I walked to P and M's barge today, called in for a cup of tea, to see how she was. She was strong as usual.
Big old friendly armchairs in a 14ft X45ft wooden cabin, looking through picture windows over the wildest and remotest section of the River Deben. Across a wide bend of shallow bird teeming salt water are the Sutton Hoo Saxon burial mounds among the trees on a rise less than a mile away.
It was raining and after a cup of builder's tea I carried on along the river wall with a mission to get back my dinghy. I walked to the Wilford Bridge two miles upstream and back down river on the opposite bank, through woods shining with rain and eventually past the famous Sutton Hoo to a point right opposite Storm Petrel in Ferry Quay.My dinghy had been left there last Sunday when I'd walked the same path the other way around.

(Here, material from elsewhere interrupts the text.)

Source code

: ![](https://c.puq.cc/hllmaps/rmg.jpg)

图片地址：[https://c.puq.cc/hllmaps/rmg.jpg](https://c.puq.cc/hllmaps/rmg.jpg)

I'd seen nothing in particular; A long view of old Dawn Breaker across the river and P and M's black Noah's Ark barge next along the bank. I'd enjoyed being out in the rain but shivered at the sight of a man kneeling behind the sea wall surrounded by camping gear, a vagrant with a bicycle, eating eggs out of a camping tin, with ice on the pond next to him. I'd seen him at the same spot on Sunday, it was his pad. Nothing stood out much on such a rainy day in February, oh but there was a bunch of snowdrops just beginning to flower. The dinghy rowed nicely across the two hundred yards of water, at an angle to stem the flood tide. Loba stood in the bows panting at every buoy we came near to and then we arrived back at Storm Petrel. I had a rucksack of pine cones and went straight up into town to Ye Olde Bell And Steelyard to place them in Siggy and Adrian's fireplace, where I sat with a couple of mugs of coffee while soothing my back and legs and drying my coat and boots. Then in the evening a good rehearsal with the jazz trio. Loba and I shall sleep well tonight.